Monstera deliciosa ‘Thai Constellation’
By Clive Larkman
Monstera ‘Thai Constellation’ took the world by storm in the mid to post COVID years. At the time, indoor plants were undergoing a resurgence that started just pre-COVID and then went ballistic as we were all shut down. The millennials suddenly found the pleasure of filling the home with large, leafy plants and that there were many rare cultivars coming onto the market. Australia has strict quarantine laws which makes it very hard to import live plants, and the laws are getting tougher and people importing are fewer.

Let’s go back 50 years to Thailand when the attractive plant Monstera deliciosa, from Mexico and Central America, arrived in the Thai plant industry. It also arrived in Australia in the 1960’s/1970’s as the Swiss Cheese plant. Sometime in the next decade or two, a cream variegated form turned up. This is quite common in plants that are in mass production. Sometimes the mutation doesn’t get noticed, or if it does, then it cannot be stabilised for mass production. Other times they become a ‘must have’ plant for keen collectors and avid gardeners.
There is a lot of conjecture about the origin, and it is hard to pick out truth from myth. There is a series of articles saying it was genetically created in a laboratory around 2000. There are others that say this happened around 2010. Both theories are a bit fanciful to try and give the plant more mystique. There are numerous cases of large indoor plants having naturally occurring variegations from all over the world without genetic interference by man. My wife Di and I saw a large plant in a public garden in 2015 in the USA which was too large to have been ‘bred in Thailand’ post 2010.
The most likely story is that the plant occurred in the mid to late 1980’s, and as variegated plants were not particularly popular at the time, it was ignored. Variegated plants have been around for over one hundred years and are natural mutations. Due to their lower chlorophyll content, they don’t normally survive without man taking cuttings and asexually propagating them for mass production. So, if there is no demand many variegated plants get lost. During the 1990’s, with the advent of PVR (PBR) and advanced label production, producers were able to protect and market new plants. This meant that variegated plants became quite popular with the wider gardening community. Growers could afford to invest in new plants and were able to market them.
In 2018 Kathryn Barnett imported 42 plants of the ‘new’ monstera called ‘Thai Constellation’. There is no apparent record of anyone importing them prior to that year. These plants were small to large, and the latter were mature plants with the large fenestrations that only occur in mature plants. Seedlings and plants from tissue culture generally take at least five years to produce mature foliage and then another few years to flower. Most of her plants were small and didn’t survive the fumigation and post entry quarantine. A few did and she gave me one nearly dead cutting from a mature plant.

I was able to keep this plant alive and eventually grow it on. That plant is now two metres long with foliage that is 60-80cm in diameter, has large fenestrations, great balance of variegation, and is producing cream and variegated flowers and fruit. Kathryn’s plants were either cuttings from cuttings from the original plants, or cuttings from mature tissue culture.

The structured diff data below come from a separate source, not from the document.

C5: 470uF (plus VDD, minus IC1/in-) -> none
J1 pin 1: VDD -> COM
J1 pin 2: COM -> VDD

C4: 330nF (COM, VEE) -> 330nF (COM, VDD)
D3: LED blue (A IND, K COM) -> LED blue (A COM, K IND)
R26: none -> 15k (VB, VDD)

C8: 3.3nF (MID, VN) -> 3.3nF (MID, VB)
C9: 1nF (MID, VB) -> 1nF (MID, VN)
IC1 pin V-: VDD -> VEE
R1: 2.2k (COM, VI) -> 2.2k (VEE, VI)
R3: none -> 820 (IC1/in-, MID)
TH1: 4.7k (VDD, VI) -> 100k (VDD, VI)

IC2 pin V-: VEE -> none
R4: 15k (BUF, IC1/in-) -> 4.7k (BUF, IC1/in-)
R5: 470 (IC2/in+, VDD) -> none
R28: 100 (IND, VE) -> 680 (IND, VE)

The latter is less likely to be correct as the whole process of tissue culture is less than twenty years old as a commercial option.
Tissue culture plants in sterile agar containers are not required to go through post entry quarantine. They are 100% inspected and then released. This quickens the import process but slows down the growing as it takes around five years to show maturity. Even then it doesn’t have the presence of an original plant. Sometime around 2023 the tissue cultured plants arrived in Australia and the market was quickly flooded with them. They are attractive plants but are nowhere near as stunning as mature plants from the early cutting-grown individuals.
‘Thai Constellation’ has deep green foliage with star like cream spots and large blotches of white/cream. The leaves rarely show all green or all cream which separates it from most of the other variegated aroids. The plants that are cuttings from my original plant will show the mature foliage from the start. The large, fully fenestrated foliage is quick to appear. If grown well, they will flower and fruit within a year or so. The fruit takes two years to ripen on the green form in warm climates. It is unlikely to ripen south of Queensland and the variegated form is even less likely to ripen, even in the tropics.
The plant is much tougher than expected. It is most susceptible to over watering, direct summer sun or hard frost. All of these will produce yellow foliage; sun and frost will burn the top leaves, and over-watering will cause dark yellow discolouration on the old leaves. Once established in a sheltered position it will grow well outdoors in most city suburbs in Australia. The frost will cause damage, but the plant will tolerate temperatures down to 2⁰C if placed near a warm wall etc. The mature plants make a statement in the garden, on the verandah or indoors. If grown in the right position they will revert to their wild habit and grow up trees or any form of trellising that is protected from the cold weather.